Ärzte Zeitung online, 07.01.2011

Dioxin-Skandal: Arzt zeigt Futterhersteller an

MÜNSTER (dpa). Im Dioxin-Skandal gibt es nun auch eine Strafanzeige eines Verbrauchers. Ein Arzt aus Havixbeck bei Münster habe die Firma Harles und Jentzsch aus dem schleswig-holsteinischen Uetersen angezeigt, sagte Oberstaatsanwalt Wolfgang Schweer. Der Arzt will damit ein "Signal für den Verbraucherschutz" setzen.

Dioxin-Skandal: Arzt zeigt Futterhersteller an

Dr. Sten Neumann in seiner Praxis: "Was können meine Kinder überhaupt noch essen?"

© dpa

Die Vorwürfe des Allgemeinmediziners: schwere Körperverletzung und versuchter Mord aus Habgier. Vermutlich werde das Verfahren an die Staatsanwälte in Itzehoe oder Oldenburg abgegeben, die bereits in dem Komplex ermitteln. Dort geht es um Verstöße gegen das Lebens- und Futtermittelrecht.

Harles und Jentzsch hat möglicherweise Dioxin-belastete technische Fette als Futterfette an Tierfutterhersteller verkauft.

Die Strafanzeige soll ein Signal für Verbraucherschutz setzen, sagte der Allgemeinarzt Dr. Sten Neumann aus dem münsterländischen Havixbeck am Freitag der Nachrichtenagentur dpa.

"Mir ist klar, dass das juristisch kurze Beine hat, solange kein Opfer namentlich benannt werden kann." Jedoch müssten die Lebensmittelbranche und die Politik mehr gegen die Gefahren durch Dioxin unternehmen.

"Die Verbraucher haben ein Recht, mehr zu erfahren. Der Staat hat die Aufgabe, gezielt mehr nach Dioxin zu suchen. Es ist völlig unklar, wie viele Opfer es gibt. Die Anzeige soll dazu beitragen, bei den Herstellern eine höhere Hemmschwelle gegen kriminelle Machenschaften zu erreichen", sagte Neumann.

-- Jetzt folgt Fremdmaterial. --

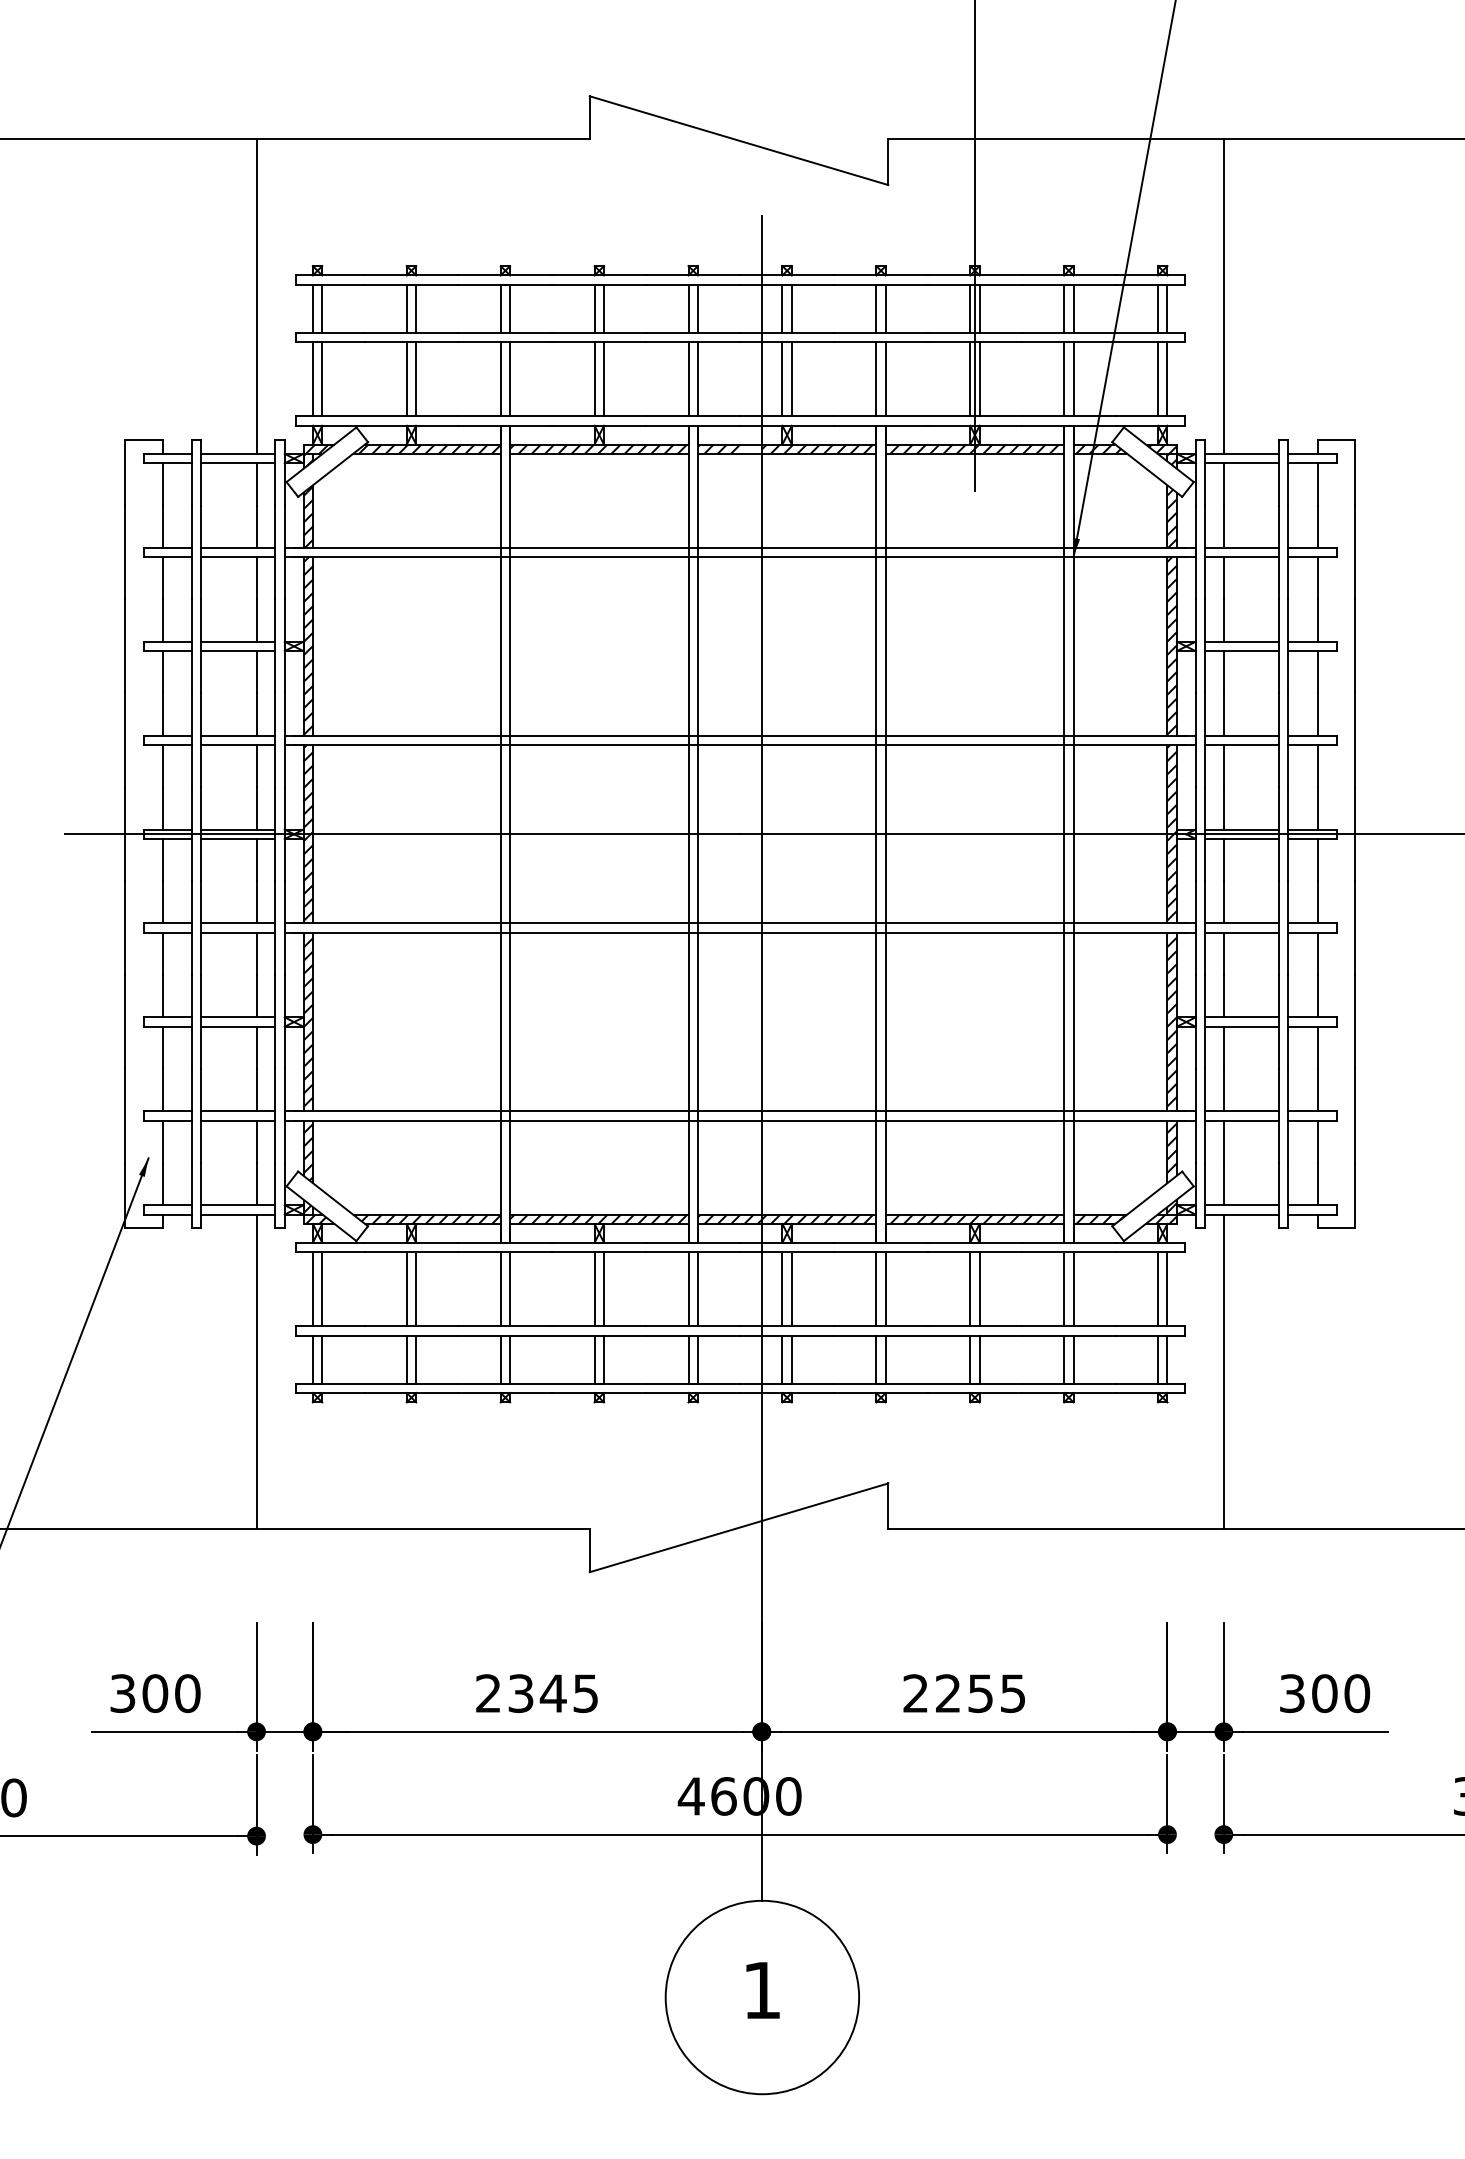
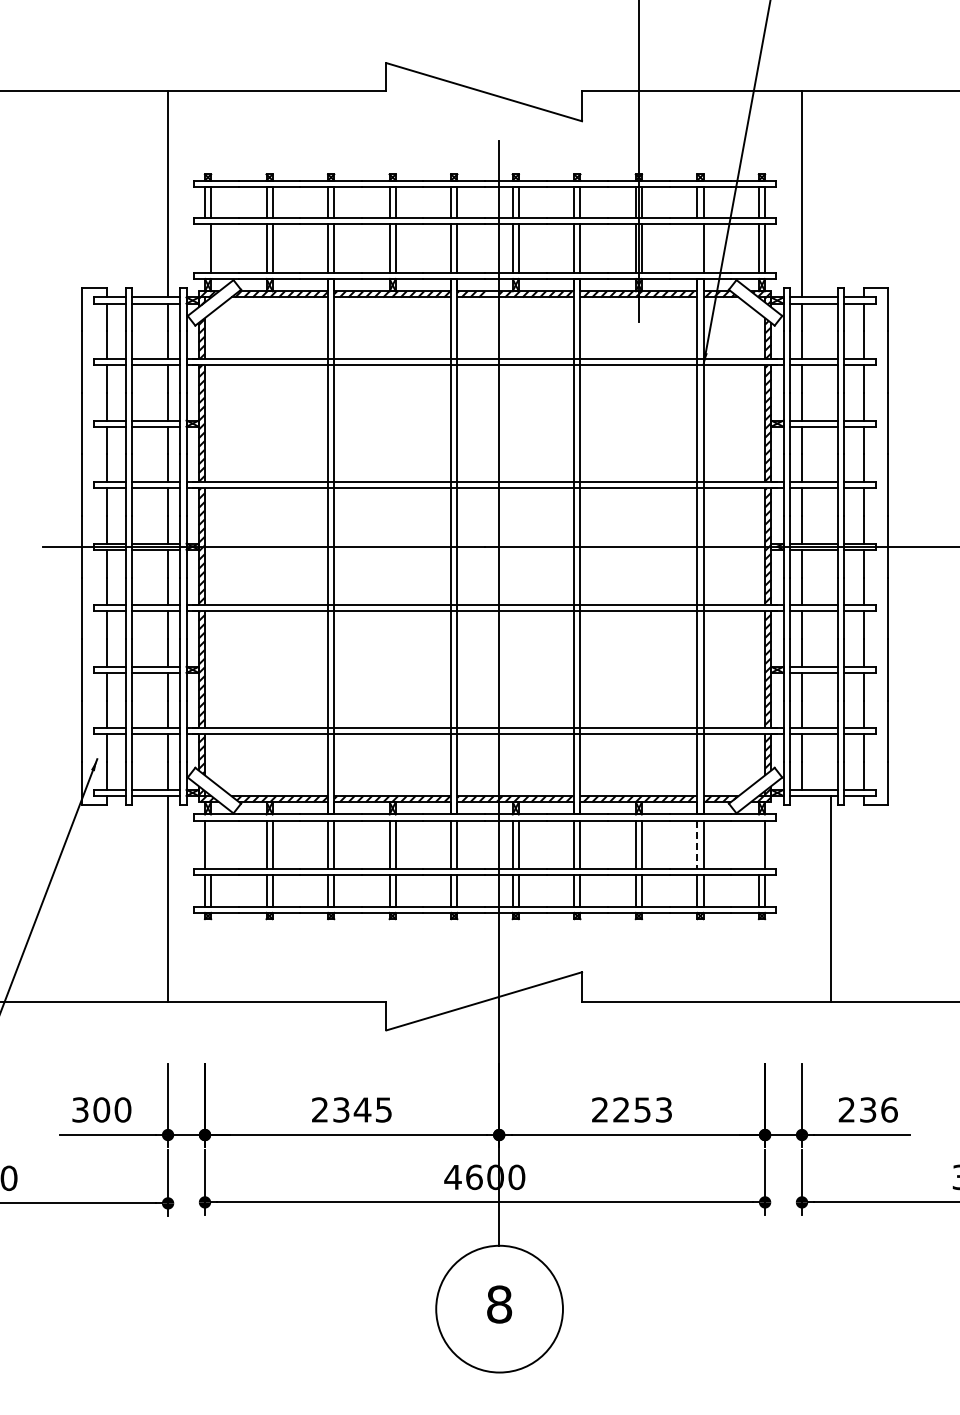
line: (312, 379) -> (204, 248), removed
line: (1064, 379) -> (697, 248), removed
line: (322, 1288) -> (211, 844), removed
line: (1157, 1288) -> (758, 844), removed
line: (1064, 1290) -> (697, 845), solid -> dashed
line: (1224, 1372) -> (831, 899), moved
text: (1012, 1692) -> (663, 1109), 2255 -> 2253
text: (1323, 1692) -> (867, 1109), 300 -> 236
text: (762, 1990) -> (499, 1304), 1 -> 8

"Dioxin ist 1000-mal tödlicher als Zyankali", sagte der 47-jährige Allgemeinarzt, der Vater von drei Kindern im Alter von 8 bis 14 Jahren ist. "Wenn ich den Kühlschrank aufmache und Eier und Fleisch sehe, frage ich mich: Was können meine Kinder überhaupt noch essen?"

Die verheerenden Spätfolgen von Dioxin seien bei vielen missgebildeten vietnamesischen Opfern des dioxinhaltigen Entlaubungsmittels Agent Orange zu sehen, das die US-Armee in den 70er Jahren im Dschungelkrieg in Südasien eingesetzt habe. "Ich habe auch noch die Bilder des Dioxin-Unglücks in Seveso 1976 vor Augen."